Андрей уныло тащится за капитаном в канцелярию.
Сейчас еще добавит. Четыреста девятнадцать дней, о боги, мои боги, за что мне все это?
— Вот что, Топорков. Или я буду все знать про бензин, или я тебя сгною. Я понимаю, что бочки выкатывали и будут выкатывать, это диалектика жизни. Если борзеть не будете, пусть идет, как идет. Понятно? Армия не обеднеет, если дембеля пропьют двести литров бензина. Но я хочу знать все, что творится в этой части. Понятно?
Андрей неопределенно пожимает плечами. Армия, кажется, не беднеет и оттого, что два или три раза в месяц офицеры выгоняют из части полный бензовоз. Потом бухают вместе с инспекторами и списывают недостачу на испарения и протечки. Тот же Сергеев уже прикупил новенькие «Жигули» в экспортном исполнении. Прапорщик Зинько имеет даже бундесовскую «Ауди». Зинько служил в Афгане, грудь в медалях, и всяких вольностей ему положено больше других.
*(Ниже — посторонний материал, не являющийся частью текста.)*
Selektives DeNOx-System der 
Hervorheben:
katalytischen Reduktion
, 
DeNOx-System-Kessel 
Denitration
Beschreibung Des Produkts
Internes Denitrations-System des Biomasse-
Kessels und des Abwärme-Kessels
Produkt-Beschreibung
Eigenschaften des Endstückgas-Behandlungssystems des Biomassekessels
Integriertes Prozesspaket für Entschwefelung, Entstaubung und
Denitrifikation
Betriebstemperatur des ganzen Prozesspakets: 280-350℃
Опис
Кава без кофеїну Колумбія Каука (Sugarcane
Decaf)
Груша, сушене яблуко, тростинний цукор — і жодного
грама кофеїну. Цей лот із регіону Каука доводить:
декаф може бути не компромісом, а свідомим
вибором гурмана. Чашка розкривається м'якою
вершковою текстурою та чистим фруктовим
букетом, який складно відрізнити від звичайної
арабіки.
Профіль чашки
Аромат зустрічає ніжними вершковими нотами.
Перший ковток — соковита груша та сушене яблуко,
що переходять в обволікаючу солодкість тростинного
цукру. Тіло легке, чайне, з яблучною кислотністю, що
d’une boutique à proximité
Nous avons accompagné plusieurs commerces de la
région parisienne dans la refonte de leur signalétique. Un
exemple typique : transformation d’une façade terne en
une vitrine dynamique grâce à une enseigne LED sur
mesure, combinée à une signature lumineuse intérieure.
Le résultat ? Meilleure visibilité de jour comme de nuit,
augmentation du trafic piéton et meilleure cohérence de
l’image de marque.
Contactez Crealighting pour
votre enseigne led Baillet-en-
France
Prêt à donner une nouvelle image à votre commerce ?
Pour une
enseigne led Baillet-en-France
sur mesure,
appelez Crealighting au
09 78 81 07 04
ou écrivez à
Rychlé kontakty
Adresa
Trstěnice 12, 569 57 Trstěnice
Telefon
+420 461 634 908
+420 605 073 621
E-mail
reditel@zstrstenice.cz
У них там тоже дедовщина, только без мордобоя. Баранов новенький, с ним пока не делятся. А Ивлев — чмошник, на него все просто кладут, отстегивают три копейки с бензовоза. Интересно, командир части тоже в доле? Наверняка в доле.
— Понятно, я спрашиваю? — повышает голос Сергеев.
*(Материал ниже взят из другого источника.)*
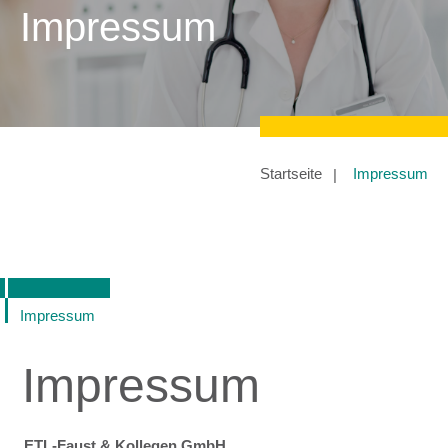
Impressum
Startseite
Impressum
Impressum
Impressum
ETL-Faust & Kollegen GmbH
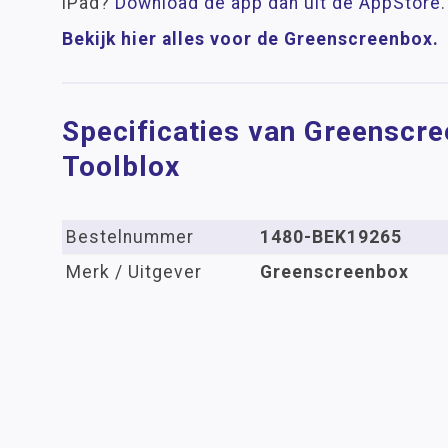
iPad?
Download de app dan uit de AppStore
.
Bekijk hier alles voor de Greenscreenbox.
Specificaties van Greenscre
Toolblox
Bestelnummer
1480-BEK19265
Merk / Uitgever
Greenscreenbox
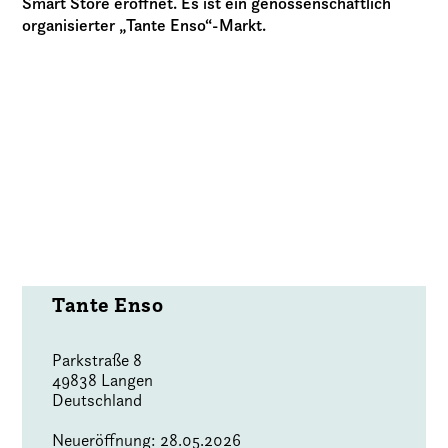
Smart Store eröffnet. Es ist ein genossenschaftlich
organisierter „Tante Enso“-Markt.
Tante Enso
Parkstraße 8
49838 Langen
Deutschland
Neueröffnung: 28.05.2026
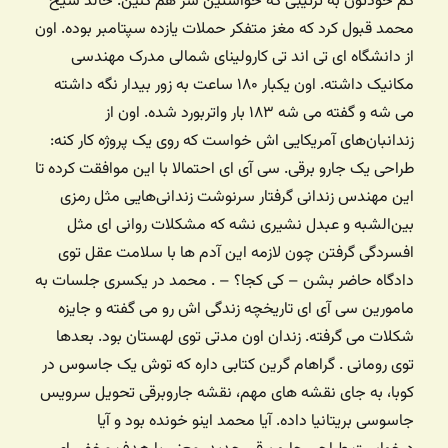
گم خودتون به ترتیبی که خواستین سر هم کنین. خالد شیخ
محمد قبول کرد که مغز متفکر حملات یازده سپتامبر بوده. اون
از دانشگاه ای تی اند تی کارولینای شمالی مدرک مهندسی
مکانیک داشته. اون یکبار ۱۸۰ ساعت به زور بیدار نگه داشته
می شه و گفته می شه ۱۸۳ بار واتربورد شده. اون از
زندانبان‌های آمریکایی اش خواست که روی یک پروژه کار کنه:
طراحی یک جارو برقی. سی آی ای احتمالا با این موافقت کرده تا
این مهندس زندانی گرفتار سرنوشت زندانی‌هایی مثل رمزی
بین‌الشبه و عبدل نشیری نشه که مشکلات روانی ای مثل
افسردگی گرفتن چون لازمه این آدم ها با سلامت عقل توی
دادگاه حاضر بشن – کی کجا؟ – . محمد در یکسری جلسات به
مامورین سی آی ای تاریخچه زندگی اش رو می گفته و جایزه
شکلات می گرفته. زندان اون مدتی توی لهستان بود. بعدها
توی رومانی . گراهام گرین کتابی داره که توش یک جاسوس در
کوبا، به جای نقشه های مهم، نقشه جاروبرقی تحویل سرویس
جاسوسی بریتانیا داده. آیا محمد اینو خونده بود و آیا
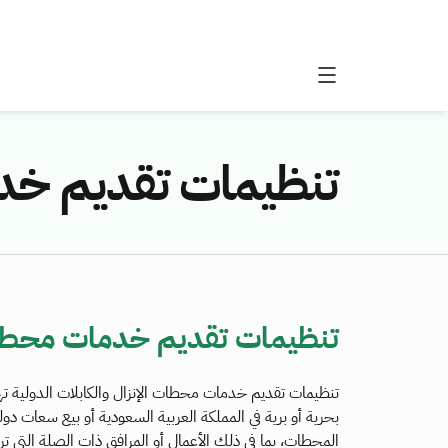
تنظيمات تقديم خدما
تنظيمات تقديم خدمات محطات ا
تنظيمات تقديم خدمات محطات الإنزال والكابلات الدولية ته
بحرية أو برية في المملكة العربية السعودية أو بيع سعات دول
المحطات، بما في ذلك الأعمال أو المرافق ذات الصلة التي تر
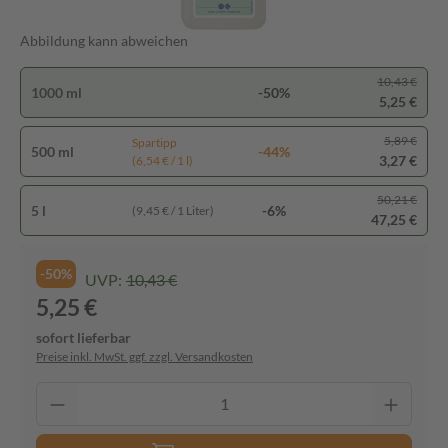
Abbildung kann abweichen
10,43 €
1000 ml
-50%
5,25 €
5,89 €
Spartipp
500 ml
-44%
3,27 €
(6,54 € / 1 l)
50,21 €
5 l
-6%
(9,45 € / 1 Liter)
47,25 €
-50%
UVP:
10,43 €
5,25 €
sofort lieferbar
Preise inkl. MwSt. ggf. zzgl. Versandkosten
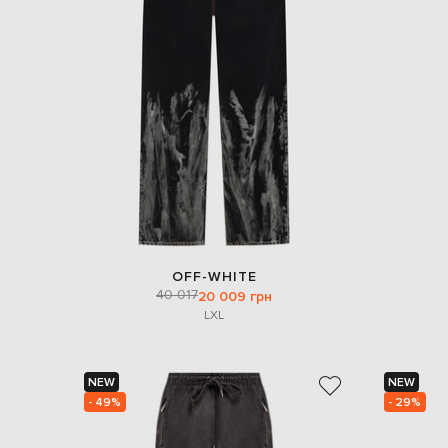
OFF-WHITE
40 017
20 009 грн
L
XL
NEW
NEW
- 49%
- 29%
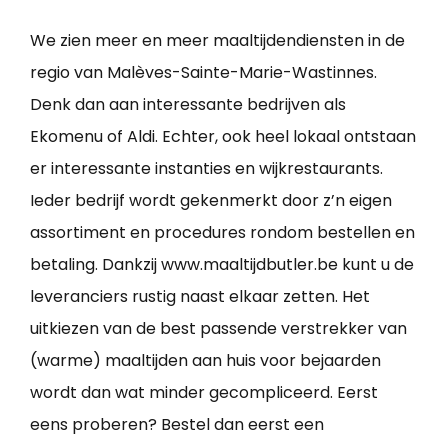
We zien meer en meer maaltijdendiensten in de
regio van Malèves-Sainte-Marie-Wastinnes.
Denk dan aan interessante bedrijven als
Ekomenu of Aldi. Echter, ook heel lokaal ontstaan
er interessante instanties en wijkrestaurants.
Ieder bedrijf wordt gekenmerkt door z’n eigen
assortiment en procedures rondom bestellen en
betaling. Dankzij www.maaltijdbutler.be kunt u de
leveranciers rustig naast elkaar zetten. Het
uitkiezen van de best passende verstrekker van
(warme) maaltijden aan huis voor bejaarden
wordt dan wat minder gecompliceerd. Eerst
eens proberen? Bestel dan eerst een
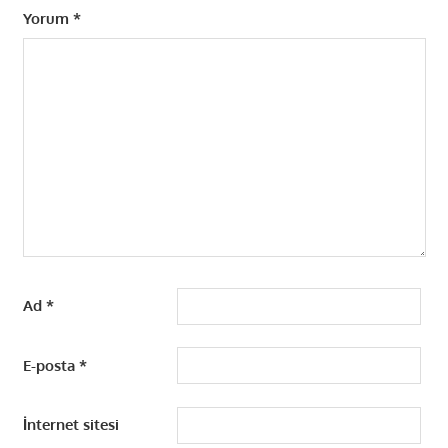
Yorum
*
Ad
*
E-posta
*
İnternet sitesi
— Никак нет, товарищ капитан! Не понимаю, о чем вы! — говорит Андрей и напрягает брюшной пресс.
Сергеев хватает Андрея за шиворот, дергает на себя и два раза коротко бьет в живот.
Очень больно. Дыхание перехватывает, в глазах вспыхивают оранжевые круги.
— Свободен. Иди подумай.
Андрей вываливается в коридор и сползает вниз по стене. Удивительно, но даже в этот момент какая-то его часть хочет спать. Другая готова заплакать. Так, чтобы полчаса рыдать, как в детстве. Выплакать разом всю эту байду, всех этих хамов с их тупой службой и немецким языком в придачу.
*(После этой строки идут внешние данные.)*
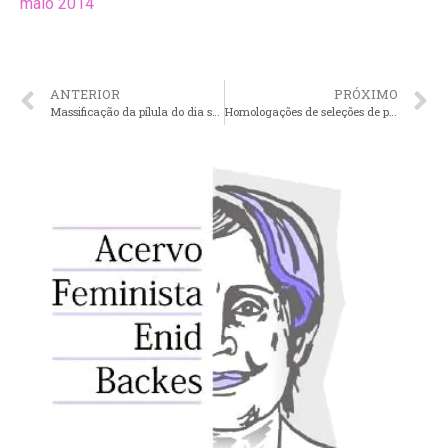
maio 2014
ANTERIOR
PRÓXIMO
Massificação da pílula do dia seguinte reduz pela metade o número de abortos legais
Homologações de seleções de prestação de serviço em impressão de folder e estudo de caso – Projeto Gênero e Saúde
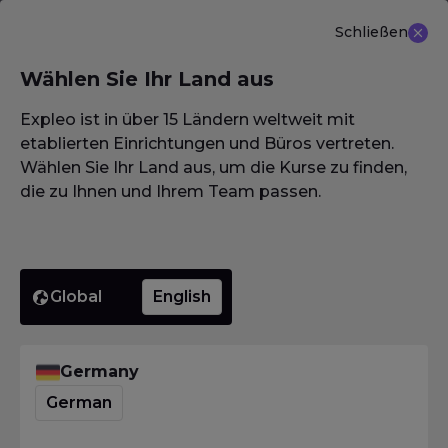
Schließen
DE
Wählen Sie Ihr Land aus
NEU ANGEBOT: ISTQB (CTAL-TM) Advanced Level
Test Management 3.0
Erfahren Sie mehr
Expleo ist in über 15 Ländern weltweit mit
etablierten Einrichtungen und Büros vertreten.
Wählen Sie Ihr Land aus, um die Kurse zu finden,
die zu Ihnen und Ihrem Team passen.
Homepage
·
Glossar / Wörterbuch / Lexikon
·
Befund
Befund
Global
English
Homepage
·
Glossar / Wörterbuch / Lexikon
·
Befund
Germany
Was bedeutet Befund?
German
Das
International Software Testing Qualifications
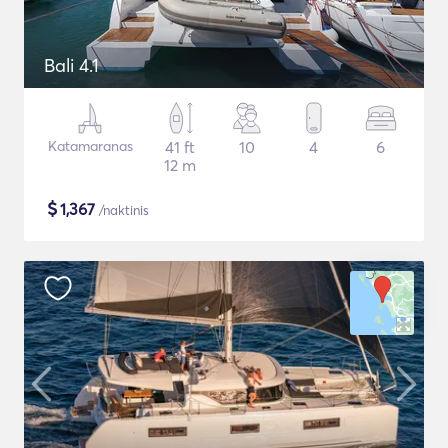
Bali 4.1
Katamaranas
41 ft
10
4
6
12 m
$
1,367
/naktinis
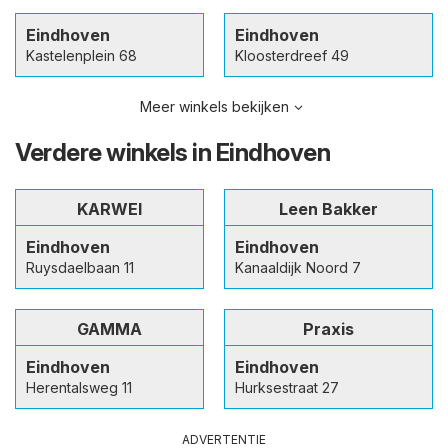
Eindhoven
Eindhoven
Kastelenplein 68
Kloosterdreef 49
Meer winkels bekijken
Verdere winkels in Eindhoven
KARWEI
Leen Bakker
Eindhoven
Eindhoven
Ruysdaelbaan 11
Kanaaldijk Noord 7
GAMMA
Praxis
Eindhoven
Eindhoven
Herentalsweg 11
Hurksestraat 27
ADVERTENTIE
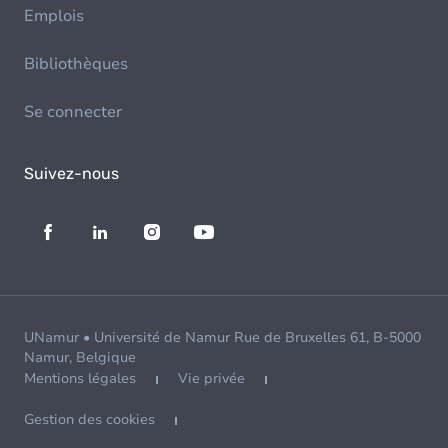
Emplois
Bibliothèques
Se connecter
Suivez-nous
UNamur • Université de Namur Rue de Bruxelles 61, B-5000
Namur, Belgique
Mentions légales
Vie privée
Gestion des cookies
Подходят Ташматов и Садретдинов.
— Пойдем. Не сиди здесь.
В каптерке Фаитов курит немецкую сигарету с фильтром, в другой руке крутит коробку.
— Ну что, склонил Сергеев к сотрудничеству?
— Нет.
Фаитов долго молчит.
— Слушай, Топорище, ты нормальный пацан. Не гондон. Давай так: пока я здесь, ты высовываться не будешь. Через три месяца я уволюсь, ты станешь помазком, и все у тебя будет в шоколаде. Но пока я здесь — чтобы ниже травы. Понял? Иначе придется огребать каждый день.